> Exercise: Gather every line in the rows below that contains the word "nearest", matching case exactly.

--

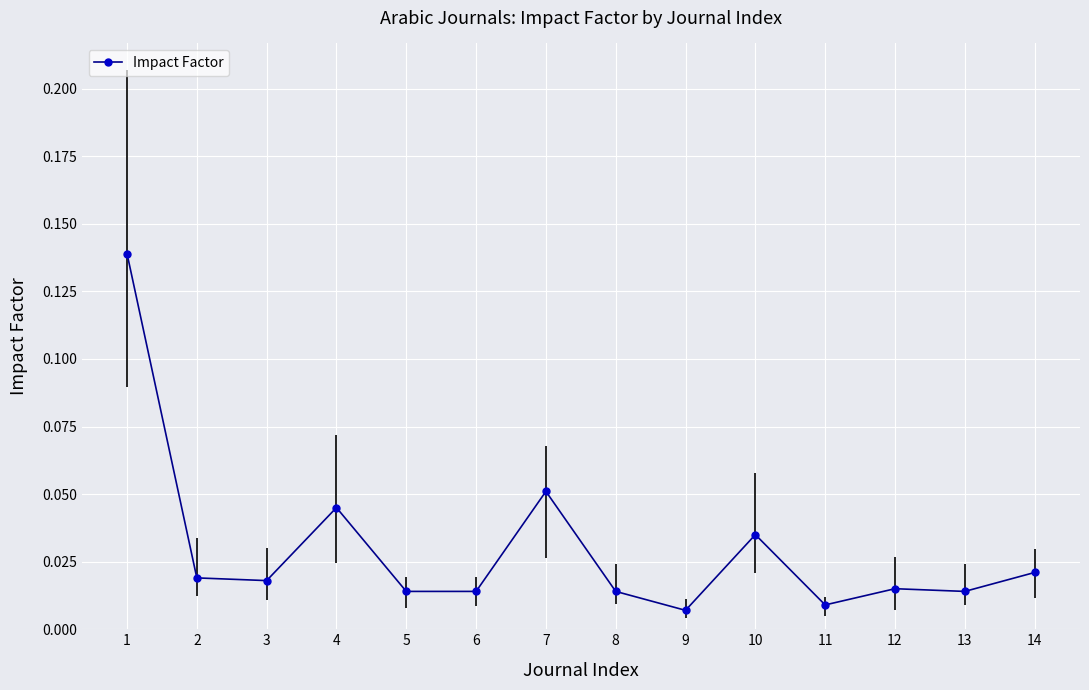

Does the chart have visible grid lines?

Yes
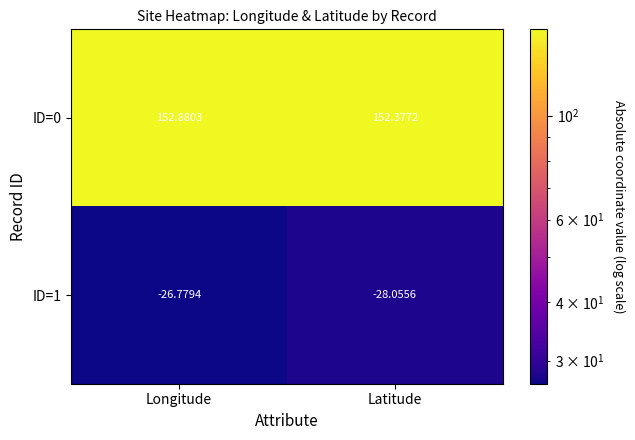

At which category is the sum across all series the highest?

Longitude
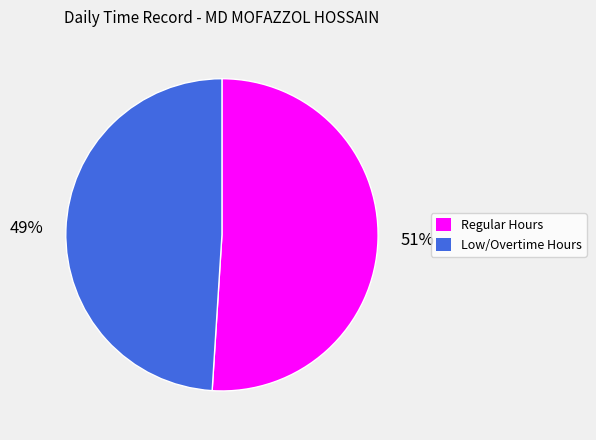

To the nearest percent, what is the difference between the largest and smallest slice percentages?

2%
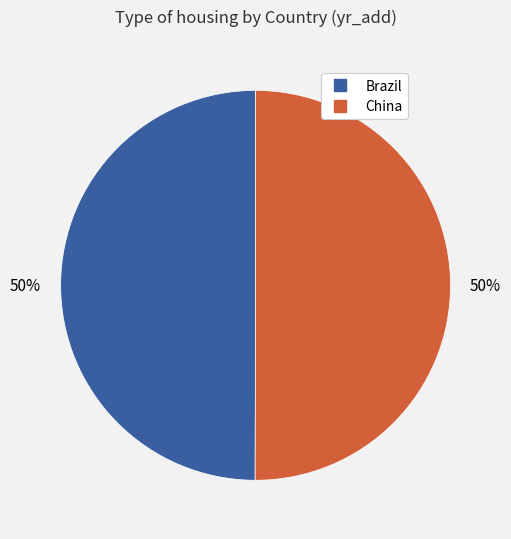

What percentage is the Brazil slice, to the nearest percent?

50%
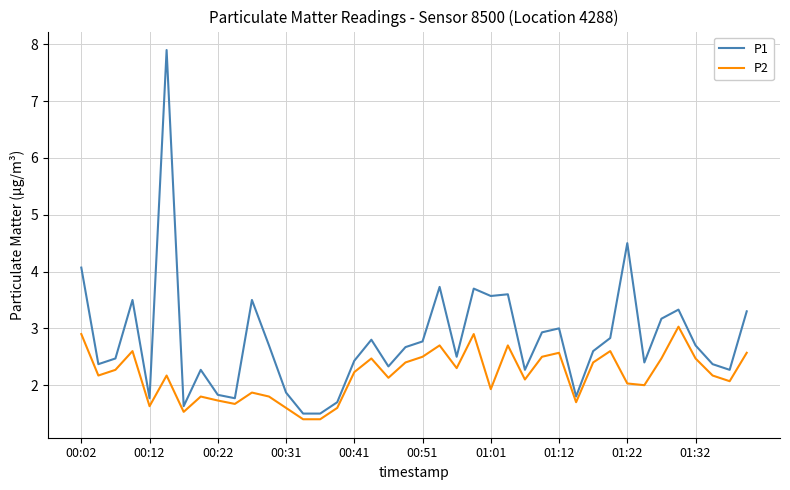

What is the difference between the maximum and minimum values in the P1 series?

6.4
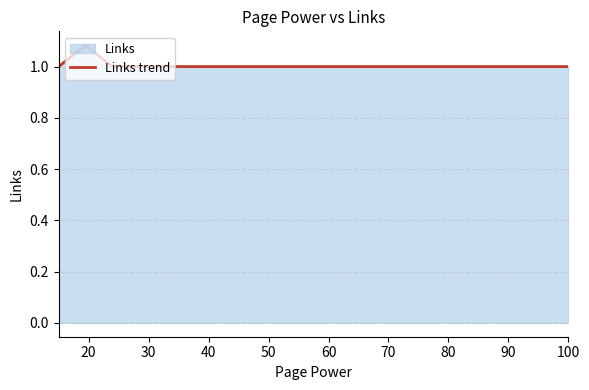

What is the average value?

1.0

--

> Exercise response:
To the nearest percent, what is the difference between the largest and smallest slice percentages?
What percentage is the Brazil slice, to the nearest percent?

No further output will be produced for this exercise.